ArtılarAdamlarımızın değişik özellikleri var, araç sürebilme ya da havadan aşağı konma gibi oyun bölümleri var
EksilerTüre yeni birşey katmıyor, araç kontrolleri oldukça problemli, sabit yapay zeka
Nedir şu oyunlardaki özel tim üyelerinin çektikleri? Dünyanın dört bir
yanında cereyan eden, birbirinden zorlu ve tehlikeli operasyonlara katılır,
hayatlarını hiçe sayarlar. Üstelik yaptıkları herşey aynı. Bir elebaşını etkisiz
hale getirmek, tehlikeli bir girişime başlamak üzere olan terörist grubunu
durdumak, bombaları imha etmek ya da önemli bir kişiyi korumak gibi. Bu sanal
kahramanları bir araya toplayıp, “hayat nasıl gidiyor?” diye sorma imkanımız
olsaydı, hiçbirinden olumlu bir yanıt alamazdık muhtemelen. Special Forces:
Nemesis Strike’da da başrolde iki adamımız var, takdir edersiniz ki işleri yine
başlarından aşkın.
Ya saldır, ya gizlen
Nemesis Strike, bizi yukarıda bahsettiğimiz türden zorlu görevler ile haşır
neşir ediyor. Alışılagelmiş yok etme, etkisiz hale getirme, koruma ve gizlilik
öğeli görevler aynen burada da karşımıza çıkıyor. Kontrol etmekte olduğumuz iki
karakter var, her görevde bunlardan birisini yönetiyoruz. Bunlardan ilki Raptor.
Kendisi asi çocuk modunda ve düşmanlara genelde “Saldım çayıra” diyerekten,
bulduğu silahla dalmayı tercih ediyor. Buna paralel olarak, ağır silahlar ve
bombalar taşıyor. Aksiyonun doruk noktasına tırmandığı bölümler, genelde
Raptor’u kontrol ettiğimiz bölümler oluyor. Diğer karakterimiz ise Owl. Kendisi
daha bir teçhizatlı ve karizmatik takılıyor. Görevlerde gizliliği ön planda
tutuyor ve buna uygun davranıyor. Birbirinden farklı görüş mod’ları var, ayrıca
kamuflaj özelliği sayesinde kendisini daha da gizli tutabiliyor. Kullandığı
silahlarda da genelde susturucu var. Onun bulunduğu bölümlerde, sessiz ve
derinden hareket etmek, çoğu zaman hayatınızı kurtarabiliyor.
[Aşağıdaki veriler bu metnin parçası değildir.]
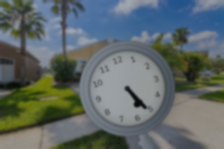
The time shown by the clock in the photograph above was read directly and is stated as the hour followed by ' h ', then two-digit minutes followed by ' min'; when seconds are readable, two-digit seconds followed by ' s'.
5 h 26 min
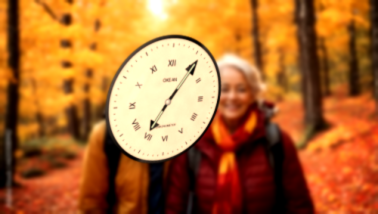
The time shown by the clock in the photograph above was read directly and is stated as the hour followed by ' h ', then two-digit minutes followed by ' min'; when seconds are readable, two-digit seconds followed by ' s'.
7 h 06 min
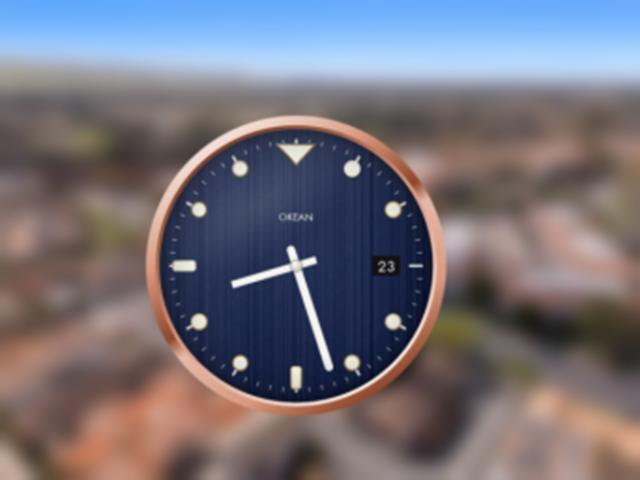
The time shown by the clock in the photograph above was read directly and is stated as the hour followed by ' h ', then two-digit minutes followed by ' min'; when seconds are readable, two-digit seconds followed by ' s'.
8 h 27 min
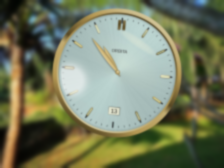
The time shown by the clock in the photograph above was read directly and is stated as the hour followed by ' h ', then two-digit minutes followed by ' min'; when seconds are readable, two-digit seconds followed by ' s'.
10 h 53 min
Görüldüğü gibi, iki karakter ve bu iki karakterin kullanabileceği birbirlerinden
farklı özellikleri bulunuyor. Oyuna girişte, maalesef bize tuş kombinasyonları
ile ilgili herhangi bir bilgi verilmiyor ve kontrolleri değiştiremiyoruz. İlk
iki bölüm, adamlarımızın hareketlerini, özelliklerini ve tuşları öğretmek için
hazırlanmış. Açıkçası tuşların yerleri pek sağlıklı sayılmaz, silah
değiştirebilmek için Del ve Insert tuşlarını kullanıyoruz. Adamımızın yönünü de
mouse ile belirliyoruz. W, A, S, D kombinasyonunu da ilerlemek için
kullandığımızı var sayarsak, ara sıra zorluk çekebiliyoruz. Neyse ki “alışmak”
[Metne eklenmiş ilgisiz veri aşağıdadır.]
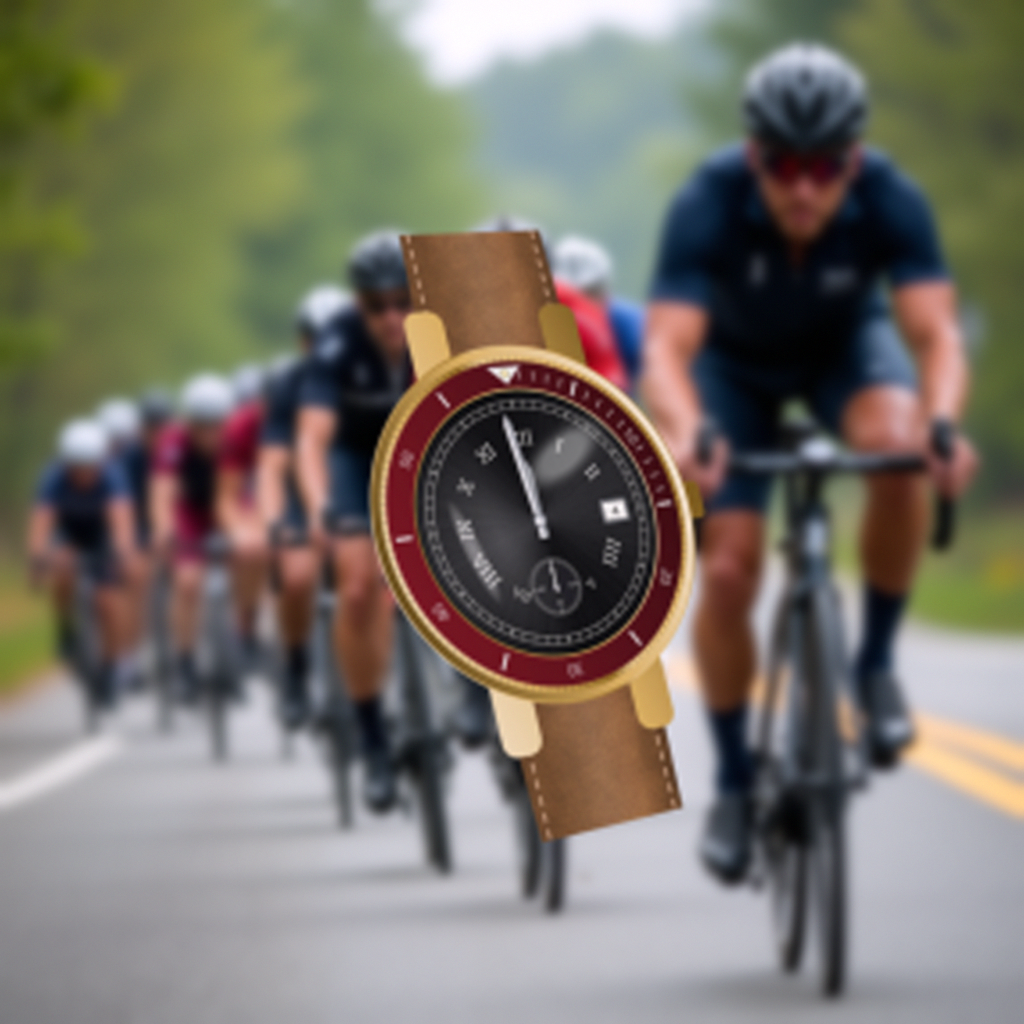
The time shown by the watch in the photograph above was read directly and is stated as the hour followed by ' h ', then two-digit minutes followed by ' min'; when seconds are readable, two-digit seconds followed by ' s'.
11 h 59 min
diye bir kavram söz konusu.
Grafikler, aksiyon türüne yeni birşey katmıyor. Bildiğimiz 3 boyutlu ve yüksek
detaylardan uzak grafikler ile karşı karşıyayız. Yapımcılar, görsel efekt
konusunda uçmaktansa, gözü rahatsız etmeyen ve temiz görüntüler yaratmayı tercih
etmişler. Bu durumda, grafikler için vasat ama yeterli diyebiliriz.
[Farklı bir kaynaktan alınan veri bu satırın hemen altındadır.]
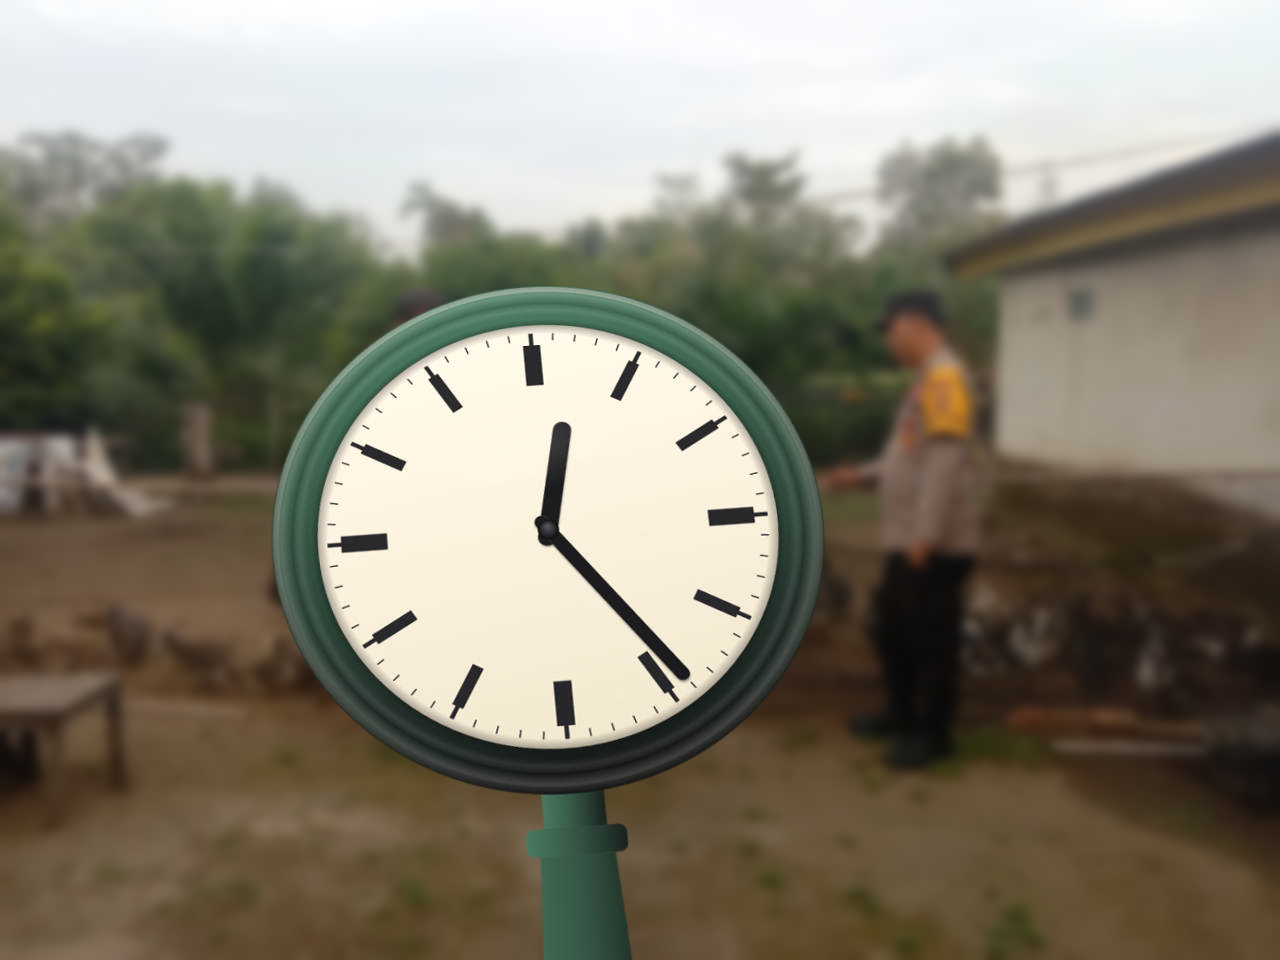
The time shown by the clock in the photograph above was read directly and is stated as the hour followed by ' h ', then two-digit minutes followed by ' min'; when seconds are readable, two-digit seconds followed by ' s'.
12 h 24 min
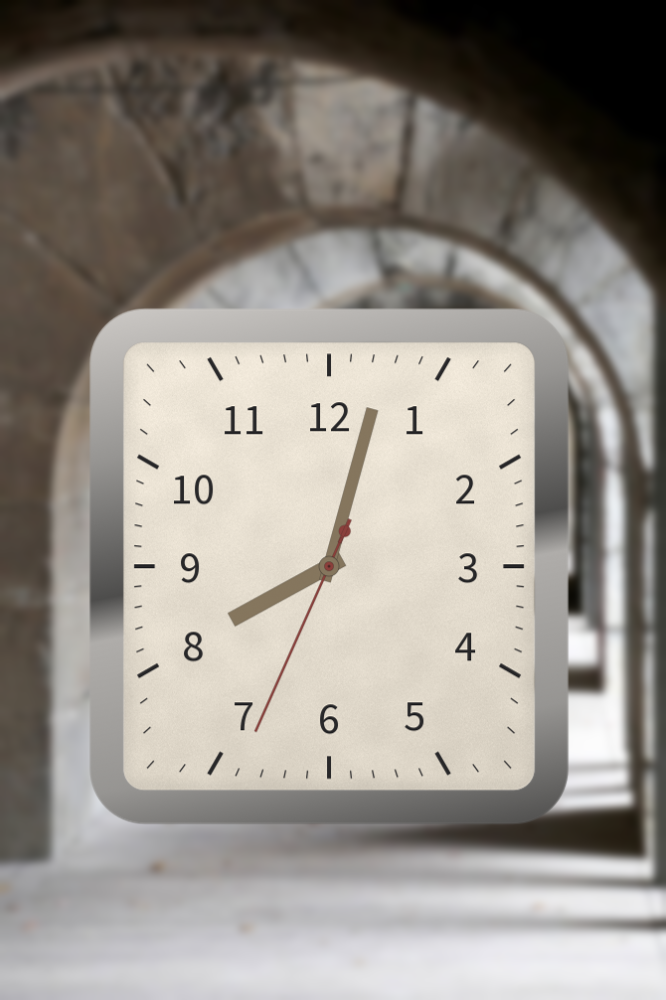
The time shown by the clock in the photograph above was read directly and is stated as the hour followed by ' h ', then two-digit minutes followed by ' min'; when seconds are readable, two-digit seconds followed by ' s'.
8 h 02 min 34 s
Adamlarımızı, omuza yakın bir hizadan kontrol ediyoruz, düşmanlara mouse ile
doğrultmak üzere bir de hedef noktamız (crosshair) var. İstediğimiz zaman, F
tuşuna basarak birinci şahıs görünümüne geçebiliyoruz, ancak görüş açımızda bir
daralma oluyor. Keskin atışlar yapmamız gerektiği yerlerde bu özelliği
kullanmak, daha akıl karı. Hareketli olduğumuz, ya da can havliyle saklandığımız
yerlerden çıkıp ateş etme durumlarında, isabet seviyemizde düşme oluyor. Bu
yüzden, %100 isabet sağlayabilmek için ya durmuş olmamız, ya da 1. şahıs
görünümünden etkili bir atış yapmamız gerekiyor.
Herşey bildiğimiz gibi
Raptor ile bölüme başladığımız zaman, aksiyon oyunlarından aşina olduğumuz
neredeyse tüm silahlar elimizde oluyor. Makinalı çeşitlerinden tutun ve,
birbirinden roketatarlar ve pompalı tüfeğimiz de yanımızda. El ve sis
bombalarımız da emrimize amade. Bölüm içlerinde, cephane sıkıntısı çekeceğinizi
zannetmiyorum, zorlu kapışmalarından bulunduğu yerlerden sonra, biraz
ilerleyince cephane kutuları ile karşılaşıyoruz.